— The problem —
Reproduce all records below exactly.

(Beginning of Data to process)

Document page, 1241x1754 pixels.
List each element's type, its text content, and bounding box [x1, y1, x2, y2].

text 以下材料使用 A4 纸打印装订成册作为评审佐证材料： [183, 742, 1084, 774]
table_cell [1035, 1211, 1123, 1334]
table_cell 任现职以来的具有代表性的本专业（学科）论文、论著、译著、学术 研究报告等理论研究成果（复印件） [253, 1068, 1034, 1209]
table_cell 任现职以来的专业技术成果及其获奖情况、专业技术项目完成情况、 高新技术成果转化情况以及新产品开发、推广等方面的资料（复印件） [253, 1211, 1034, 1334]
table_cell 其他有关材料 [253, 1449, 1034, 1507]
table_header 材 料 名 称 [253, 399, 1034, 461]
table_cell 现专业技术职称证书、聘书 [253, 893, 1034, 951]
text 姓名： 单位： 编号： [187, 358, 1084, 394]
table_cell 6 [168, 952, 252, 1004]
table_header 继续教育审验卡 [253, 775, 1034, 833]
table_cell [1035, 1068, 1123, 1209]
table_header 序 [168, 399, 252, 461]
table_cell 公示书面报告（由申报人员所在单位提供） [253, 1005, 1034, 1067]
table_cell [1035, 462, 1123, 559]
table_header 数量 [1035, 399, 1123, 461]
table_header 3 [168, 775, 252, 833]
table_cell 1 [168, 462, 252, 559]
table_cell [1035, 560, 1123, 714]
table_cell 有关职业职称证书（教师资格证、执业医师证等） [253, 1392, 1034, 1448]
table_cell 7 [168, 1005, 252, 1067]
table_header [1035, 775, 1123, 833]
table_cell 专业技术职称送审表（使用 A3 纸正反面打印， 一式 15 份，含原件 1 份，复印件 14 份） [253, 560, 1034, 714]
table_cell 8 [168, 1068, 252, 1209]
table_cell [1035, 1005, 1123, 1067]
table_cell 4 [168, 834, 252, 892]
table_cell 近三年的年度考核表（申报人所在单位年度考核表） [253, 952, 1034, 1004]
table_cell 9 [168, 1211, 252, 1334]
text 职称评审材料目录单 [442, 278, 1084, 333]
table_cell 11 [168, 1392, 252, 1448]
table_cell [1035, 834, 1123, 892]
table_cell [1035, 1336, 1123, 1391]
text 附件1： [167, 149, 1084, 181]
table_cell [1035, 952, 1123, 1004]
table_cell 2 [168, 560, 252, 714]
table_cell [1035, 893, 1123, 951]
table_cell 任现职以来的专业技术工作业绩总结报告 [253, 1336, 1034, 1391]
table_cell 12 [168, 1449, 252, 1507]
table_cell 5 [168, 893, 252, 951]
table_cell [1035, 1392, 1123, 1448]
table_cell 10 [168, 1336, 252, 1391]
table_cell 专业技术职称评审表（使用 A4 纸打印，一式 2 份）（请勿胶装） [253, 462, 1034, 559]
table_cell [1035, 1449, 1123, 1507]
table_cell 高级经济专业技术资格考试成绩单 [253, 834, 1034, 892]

(End of Data to process)

— Task response —
Document page, 1241x1754 pixels.
List each element's type, its text content, and bounding box [x1, y1, x2, y2].

text 以下材料使用 A4 纸打印装订成册作为评审佐证材料： [183, 742, 1084, 774]
table_cell [1035, 1211, 1123, 1334]
table_cell 任现职以来的具有代表性的本专业（学科）论文、论著、译著、学术 研究报告等理论研究成果（复印件） [253, 1068, 1034, 1209]
table_cell 任现职以来的专业技术成果及其获奖情况、专业技术项目完成情况、 高新技术成果转化情况以及新产品开发、推广等方面的资料（复印件） [253, 1211, 1034, 1334]
table_cell 其他有关材料 [253, 1449, 1034, 1507]
table_header 材 料 名 称 [253, 399, 1034, 461]
table_cell 现专业技术职称证书、聘书 [253, 893, 1034, 951]
text 姓名： 单位： 编号： [187, 358, 1084, 394]
table_cell 6 [168, 952, 252, 1004]
table_header 继续教育审验卡 [253, 775, 1034, 833]
table_cell [1035, 1068, 1123, 1209]
table_header 序 [168, 399, 252, 461]
table_cell 公示书面报告（由申报人员所在单位提供） [253, 1005, 1034, 1067]
table_cell [1035, 462, 1123, 559]
table_header 数量 [1035, 399, 1123, 461]
table_header 3 [168, 775, 252, 833]
table_cell 1 [168, 462, 252, 559]
table_cell [1035, 560, 1123, 714]
table_cell 有关职业职称证书（教师资格证、执业医师证等） [253, 1392, 1034, 1448]
table_cell 7 [168, 1005, 252, 1067]
table_header [1035, 775, 1123, 833]
table_cell 专业技术职称送审表（使用 A3 纸正反面打印， 一式 15 份，含原件 1 份，复印件 14 份） [253, 560, 1034, 714]
table_cell 8 [168, 1068, 252, 1209]
table_cell [1035, 1005, 1123, 1067]
table_cell 4 [168, 834, 252, 892]
table_cell 近三年的年度考核表（申报人所在单位年度考核表） [253, 952, 1034, 1004]
table_cell 9 [168, 1211, 252, 1334]
text 职称评审材料目录单 [442, 278, 1084, 333]
table_cell 11 [168, 1392, 252, 1448]
table_cell [1035, 834, 1123, 892]
table_cell [1035, 1336, 1123, 1391]
text 附件1： [167, 149, 1084, 181]
table_cell [1035, 952, 1123, 1004]
table_cell 2 [168, 560, 252, 714]
table_cell [1035, 893, 1123, 951]
table_cell 任现职以来的专业技术工作业绩总结报告 [253, 1336, 1034, 1391]
table_cell 12 [168, 1449, 252, 1507]
table_cell 5 [168, 893, 252, 951]
table_cell [1035, 1392, 1123, 1448]
table_cell 10 [168, 1336, 252, 1391]
table_cell 专业技术职称评审表（使用 A4 纸打印，一式 2 份）（请勿胶装） [253, 462, 1034, 559]
table_cell [1035, 1449, 1123, 1507]
table_cell 高级经济专业技术资格考试成绩单 [253, 834, 1034, 892]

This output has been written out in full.